Bottom Line: At time-1 higher average values of RV MPI (0.34, SD 0.01 vs. 0.21, SD 0.01; p < 0.001) were found in all groups compared with reference values.At time-2 RV MPI were lower (0.25, SD 0.02 vs. 0.34, SD 0.01; p < 0.001), but remained higher compared with reference values (0.25, SD 0.02 vs. 0.21, SD 0.01; p < 0.05).Other parameters in high-risk groups were improved, but remained insignificantly different compared with reference values.
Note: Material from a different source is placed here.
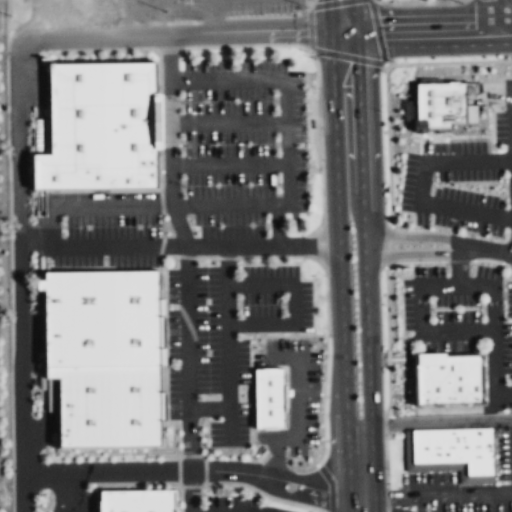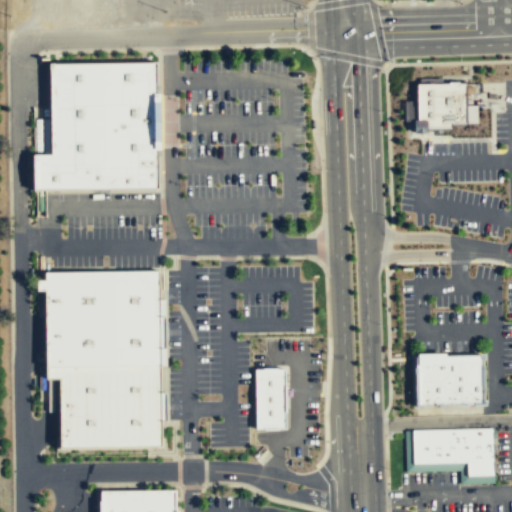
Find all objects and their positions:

View Article: PubMed Central - HTML - PubMed

Affiliation: Department of Paediatrics, Charles University in Prague, Faculty of Medicine in Pilsen and Faculty Hospital Pilsen, Czech Republic. kobr@fnplzen.cz

ABSTRACT

Background: The aim of this study was to verify the benefits and limitations of repeated bedside echocardiographic examinations in children during mechanical ventilation. For the purposes of this study, we selected the data of over a time period from 2006 to 2010.
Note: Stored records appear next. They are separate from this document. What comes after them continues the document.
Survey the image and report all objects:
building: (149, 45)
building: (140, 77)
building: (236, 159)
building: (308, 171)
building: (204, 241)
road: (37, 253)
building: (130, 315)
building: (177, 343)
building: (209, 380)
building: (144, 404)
Methods: A total of 235 children, average age 3.21 (SD 1.32) years were included into the study and divided into etiopathogenic groups. High-risk groups comprised: Acute lung injury and acute respiratory distress syndrome (ALI/ARDS), return of spontaneous circulation after cardiopulmonary resuscitation (ROSC), bronchopulmonary dysplasia (BPD), cardiomyopathy (CMP) and cardiopulmonary disease (CPD). Transthoracic echocardiography was carried out during mechanical ventilation. The following data were collated for statistical evaluation: right and left ventricle myocardial performance indices (RV MPI; LV MPI), left ventricle shortening fraction (SF), cardiac output (CO), and the mitral valve ratio of peak velocity of early wave (E) to the peak velocity of active wave (A) as E/A ratio. The data was processed after a period of recovery, i.e. one hour after the introduction of invasive lines (time-1) and after 72 hours of comprehensive treatment (time-2). The overall development of parameters over time was compared within groups and between groups using the distribution-free Wilcoxons and two-way ANOVA tests.
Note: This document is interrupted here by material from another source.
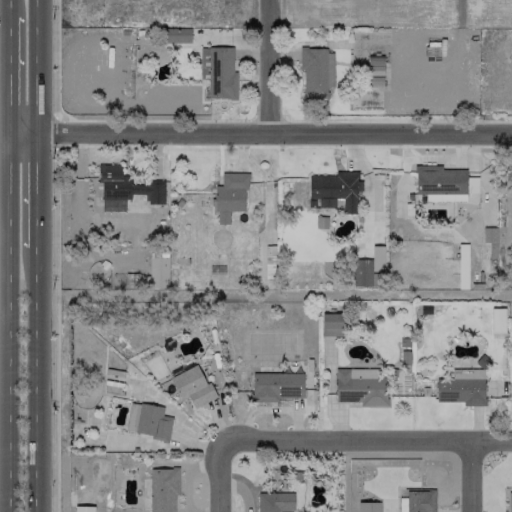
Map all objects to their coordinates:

Results: A total of 870 echocardiographic examinations were performed. At time-1 higher average values of RV MPI (0.34, SD 0.01 vs. 0.21, SD 0.01; p < 0.001) were found in all groups compared with reference values. Left ventricular load in the high-risk groups was expressed by a higher LV MPI (0.39, SD 0.13 vs. 0.29, SD 0.02; p < 0.01) and lower E/A ratio (0.95, SD 0.36 vs. 1.36, SD 0.64; p < 0.001), SF (0.37, SD 0.11 vs. 0.47, SD 0.02; p < 0.01) and CO (1.95, SD 0.37 vs. 2.94, SD 1.03; p < 0.01). At time-2 RV MPI were lower (0.25, SD 0.02 vs. 0.34, SD 0.01; p < 0.001), but remained higher compared with reference values (0.25, SD 0.02 vs. 0.21, SD 0.01; p < 0.05). Other parameters in high-risk groups were improved, but remained insignificantly different compared with reference values.

Conclusion: Echocardiography complements standard monitoring of valuable information regarding cardiac load in real time. Chest excursion during mechanical ventilation does not reduce the quality of the acquired data.